◆ Document section ◆
What would be the best for work and study among Intel i3 13th gen to whatever the equivalent from AMD's side? 

The closest to the i3 12100f/13100f is the R5 5600, which is on an obsolescent platform of AM4 versus LGA 1700 which supports 12th, 13th and possibly 14th gen.

 

When talking about CPUs specifically overall between them;

 

Advantages of AMD: efficiency, best gaming performance, generally the best part at a price point is quite obvious especially with 3D v-cache

Disadvantage of AMD: stability and bugs, fabrication is licensed out and done in Taiwan which is a geopolitical minefield right now

Overall, AMD tends to innovate to keep up by using the best technology available but lacks tested stability because of it.

 

Advantages of Intel: Stability, best raw single and multicore performance, does their own fabrication, generally works better with professional applications, quick sync

Disadvantages of Intel: efficiency, a lot more SKUs to choose between, very resistant to innovation

Overall, Intel has been able to keep up by throwing more power at the problem. Because they fabricate their own chips, retooling for better manufacturing processes is very expensive which is partly why they were on 14nm from 6th gen through 11th gen. Big-little was their biggest innovation they've had since, hyperthreading in 2002? Even then, big-little was already a stable of ARM chips.

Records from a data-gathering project
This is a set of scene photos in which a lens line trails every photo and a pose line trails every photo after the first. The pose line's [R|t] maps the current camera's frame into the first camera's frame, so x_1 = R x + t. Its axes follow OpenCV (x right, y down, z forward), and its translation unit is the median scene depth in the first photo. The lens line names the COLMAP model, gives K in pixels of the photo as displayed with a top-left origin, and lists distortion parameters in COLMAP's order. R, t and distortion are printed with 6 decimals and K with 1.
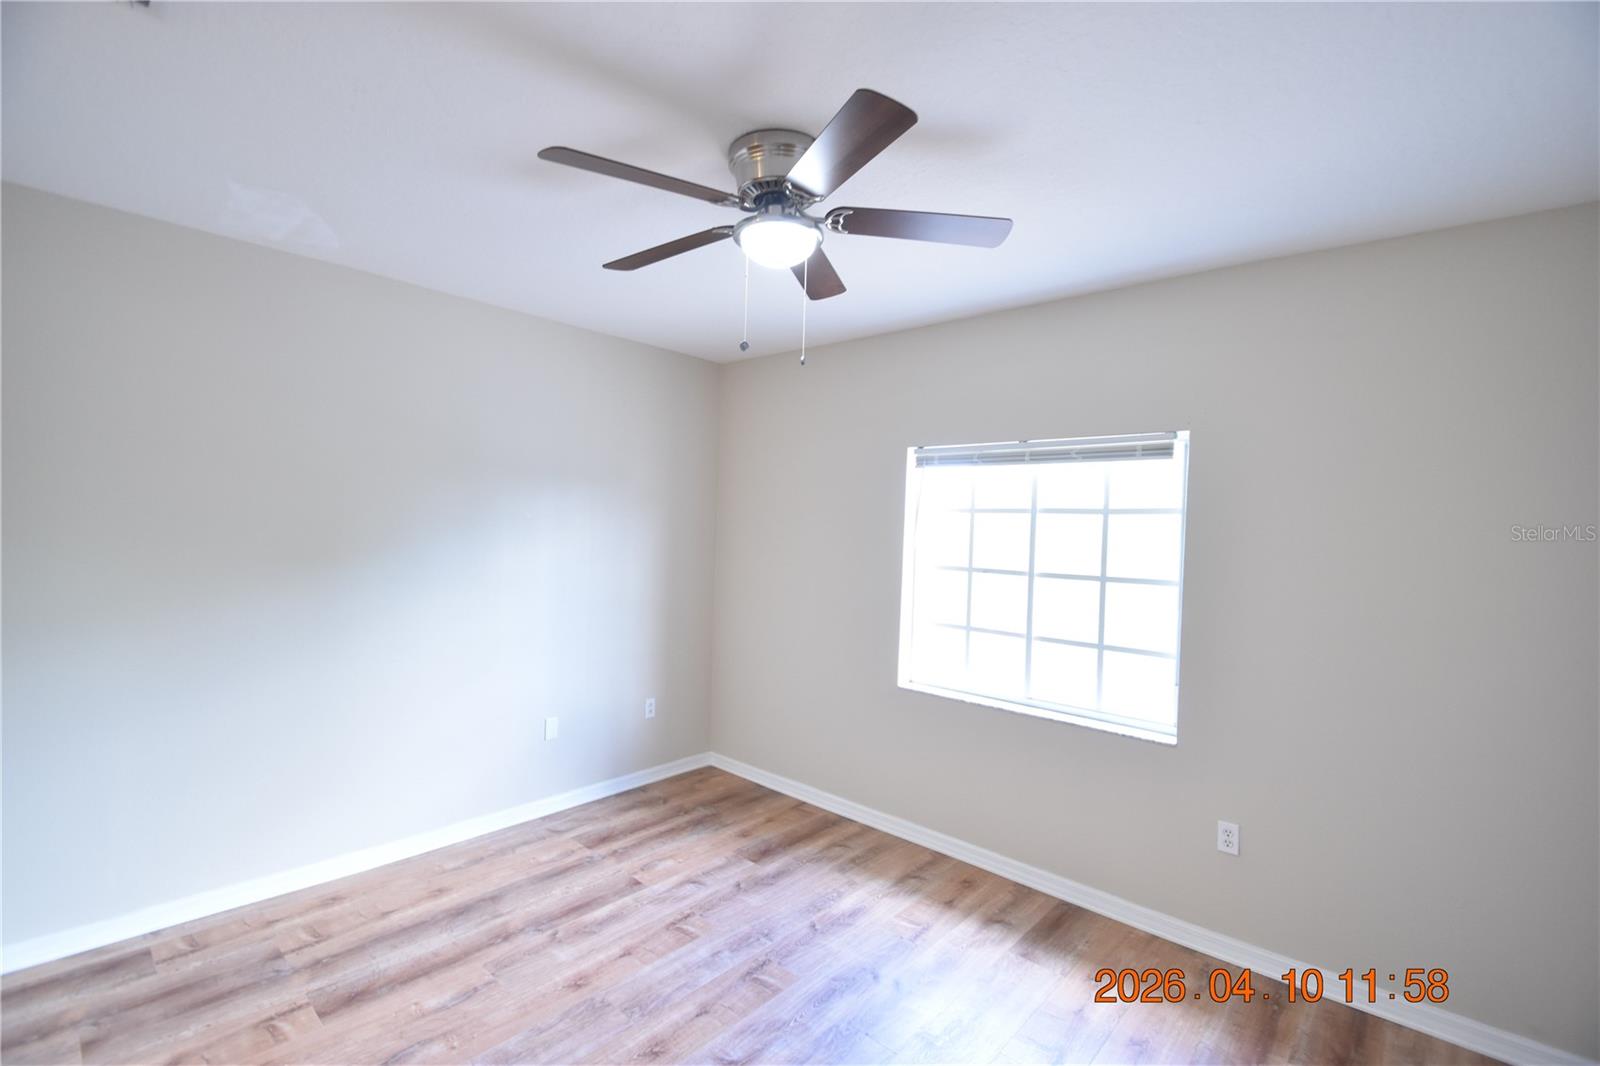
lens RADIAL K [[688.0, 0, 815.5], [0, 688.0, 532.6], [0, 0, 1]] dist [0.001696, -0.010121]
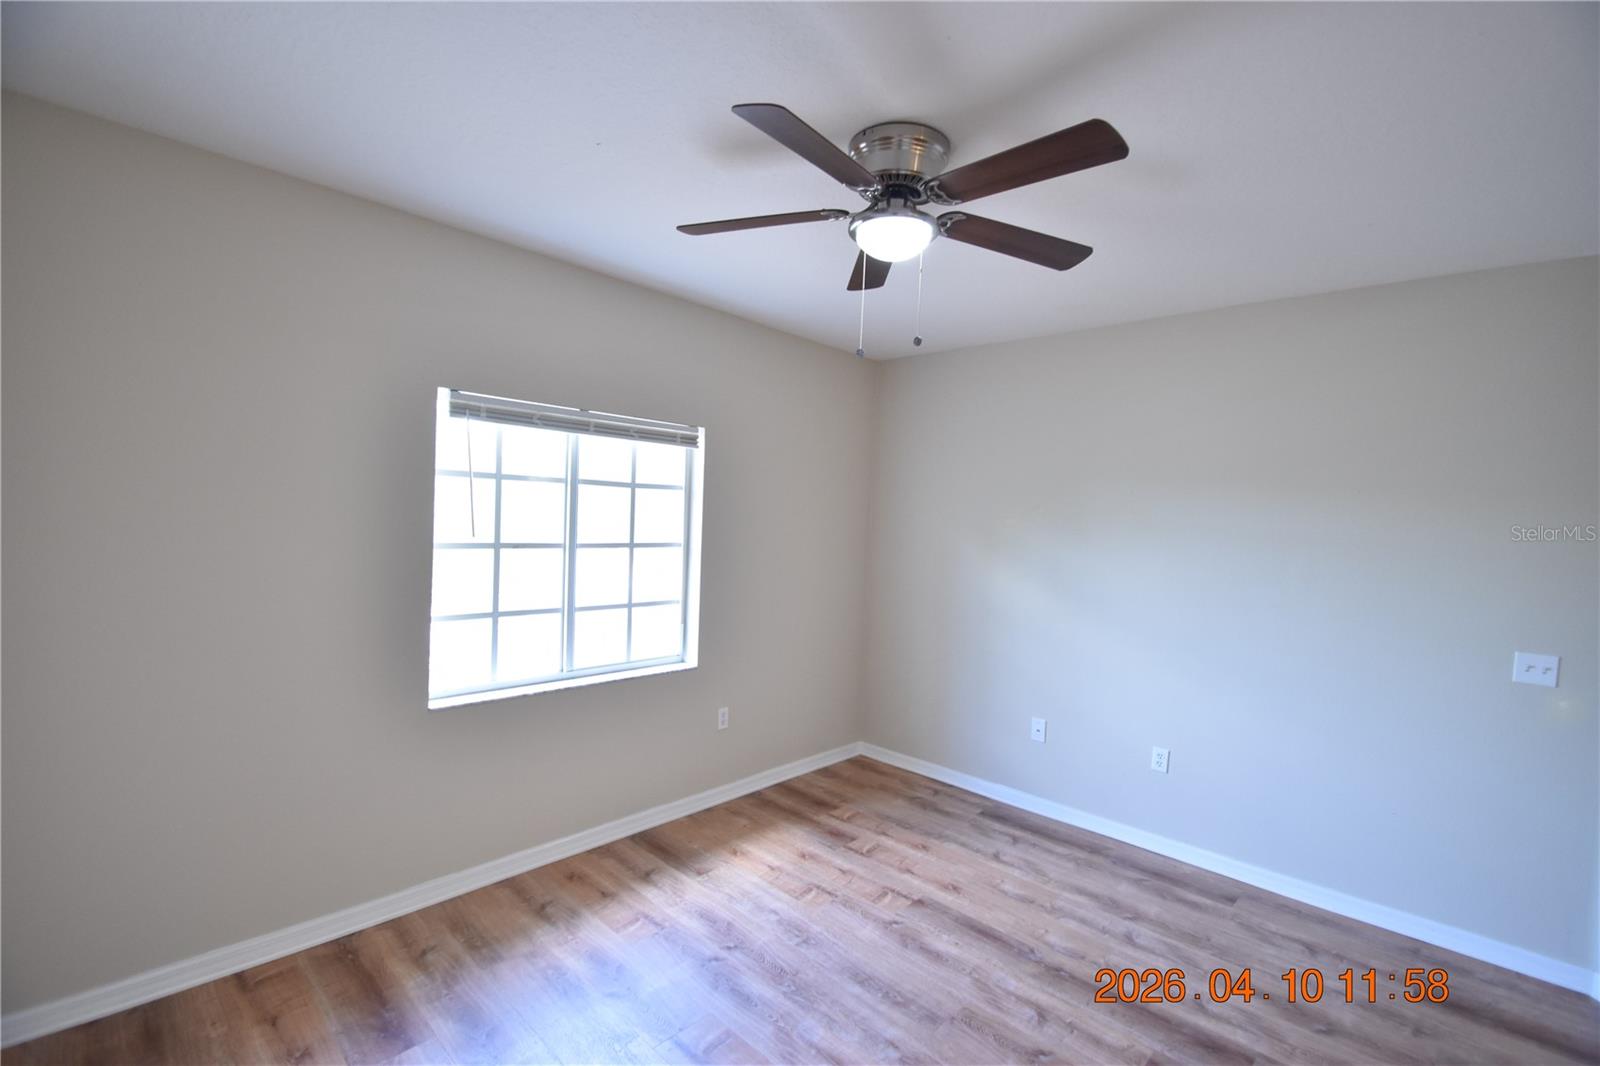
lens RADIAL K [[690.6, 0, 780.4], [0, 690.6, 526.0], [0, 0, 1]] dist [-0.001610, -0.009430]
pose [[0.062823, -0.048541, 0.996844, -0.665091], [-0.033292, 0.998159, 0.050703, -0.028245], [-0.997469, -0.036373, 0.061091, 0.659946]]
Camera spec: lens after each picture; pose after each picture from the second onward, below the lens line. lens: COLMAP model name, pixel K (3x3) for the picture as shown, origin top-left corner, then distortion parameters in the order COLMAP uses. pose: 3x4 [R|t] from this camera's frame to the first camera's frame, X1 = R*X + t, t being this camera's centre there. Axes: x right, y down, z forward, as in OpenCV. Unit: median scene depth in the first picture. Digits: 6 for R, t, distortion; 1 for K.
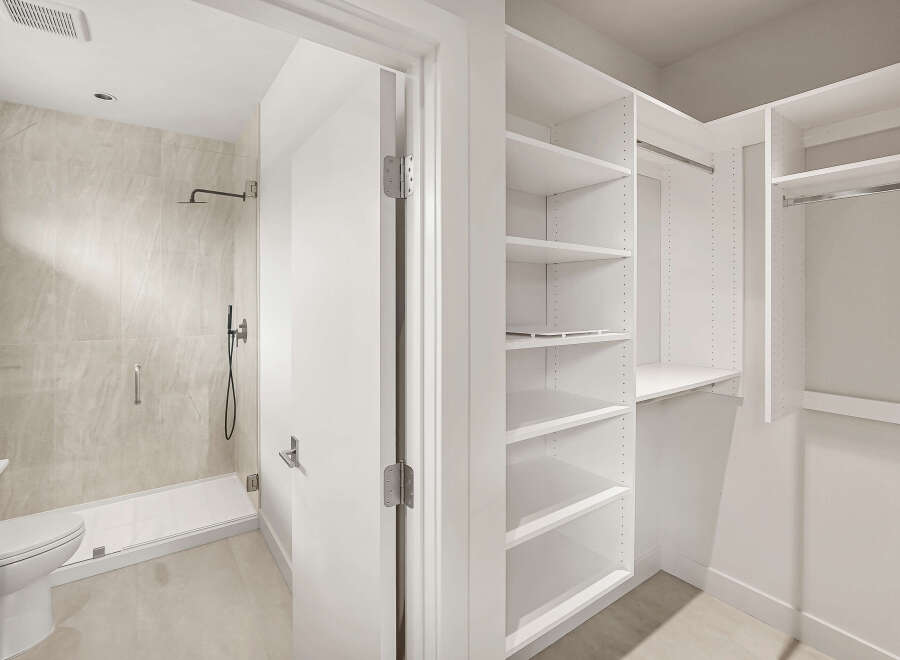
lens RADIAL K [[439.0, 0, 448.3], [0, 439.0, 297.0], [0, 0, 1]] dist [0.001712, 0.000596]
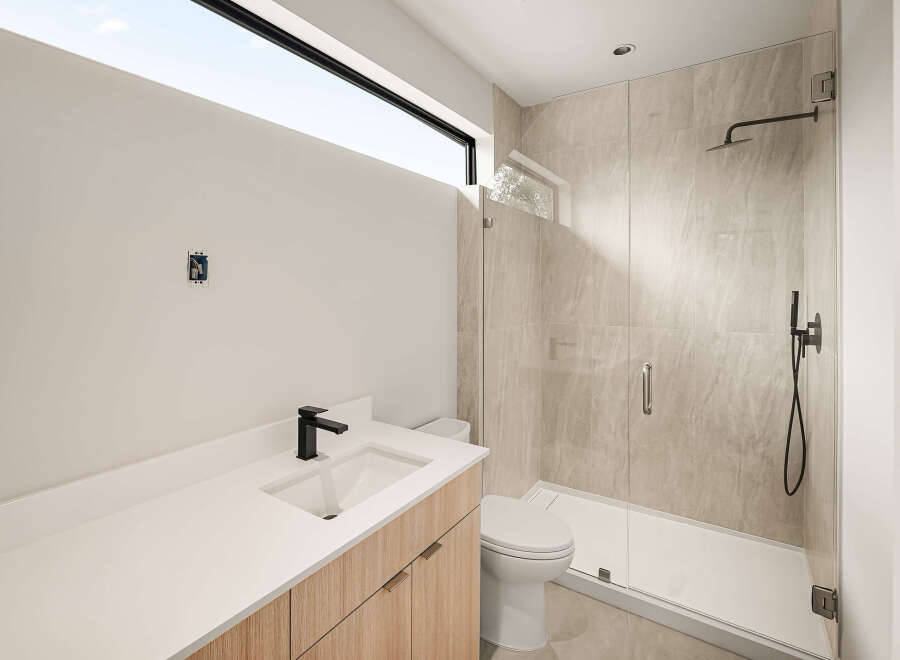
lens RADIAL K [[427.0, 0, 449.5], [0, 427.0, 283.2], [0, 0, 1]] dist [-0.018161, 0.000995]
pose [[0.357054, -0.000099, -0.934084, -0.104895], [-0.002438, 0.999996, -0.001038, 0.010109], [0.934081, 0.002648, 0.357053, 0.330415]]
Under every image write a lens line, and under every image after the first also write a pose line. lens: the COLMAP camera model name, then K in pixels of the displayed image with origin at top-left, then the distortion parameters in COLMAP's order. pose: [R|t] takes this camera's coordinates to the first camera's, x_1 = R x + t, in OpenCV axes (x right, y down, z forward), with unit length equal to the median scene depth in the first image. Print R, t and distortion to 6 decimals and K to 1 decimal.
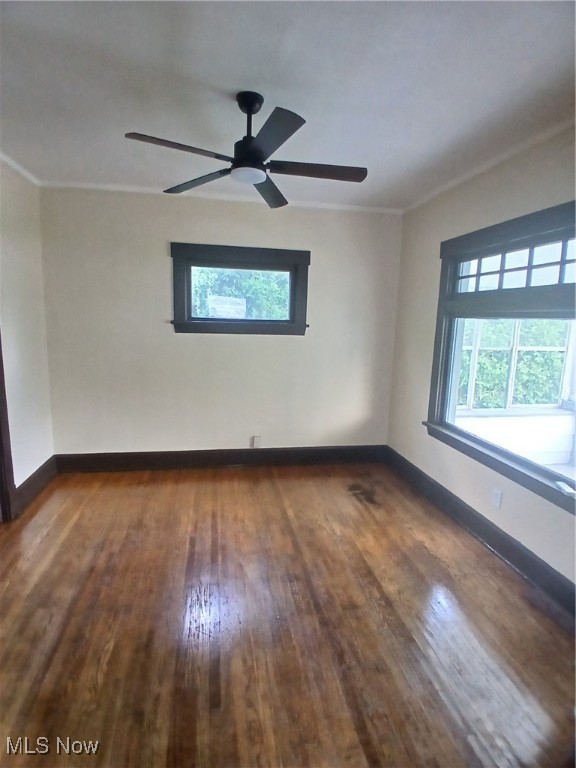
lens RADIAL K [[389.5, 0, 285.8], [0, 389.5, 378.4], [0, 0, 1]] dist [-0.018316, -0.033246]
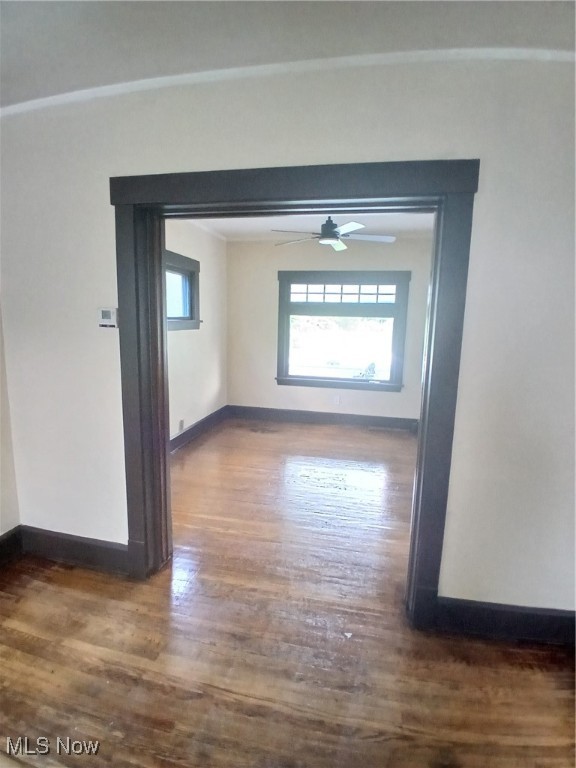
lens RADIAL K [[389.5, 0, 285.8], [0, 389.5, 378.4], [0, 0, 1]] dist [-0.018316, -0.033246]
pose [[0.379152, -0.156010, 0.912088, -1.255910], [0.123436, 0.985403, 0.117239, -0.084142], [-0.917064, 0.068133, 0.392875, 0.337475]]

◆ Complete the following ◆
A. Find each line of the records that contains the word "onward" and copy those lines out.
B. Resume the post comparing Intel and AMD processors, picking up after its final sentence.
The records bear no relation to the text.

◆ Answers to each task ◆
A.
Camera spec: lens after each picture; pose after each picture from the second onward, below the lens line. lens: COLMAP model name, pixel K (3x3) for the picture as shown, origin top-left corner, then distortion parameters in the order COLMAP uses. pose: 3x4 [R|t] from this camera's frame to the first camera's frame, X1 = R*X + t, t being this camera's centre there. Axes: x right, y down, z forward, as in OpenCV. Unit: median scene depth in the first picture. Digits: 6 for R, t, distortion; 1 for K.

B.
 

TLDR: AMD has better gaming performance atm because of their willingness to take risks at a much lower power draw but lacks stability compared to Intel, who are more conservative in design. That's only modern AMD though, since Ryzen's MCM architecture was a make or break for the company's future which was successful enough to kick Intel off its butt. If Intel hadn't sat on their hands for so long between 6th and 8th generation, Ryzen would've probably never gotten enough market share to reach 5th generation.

 

The reality is if Intel was manufacturing their CPUs on 5nm like Ryzen 7000 is (CCDs specifically) then we wouldn't be having this debate. Intel would wipe the floor with AMD on performance across the board if the manufacturing processes were equal.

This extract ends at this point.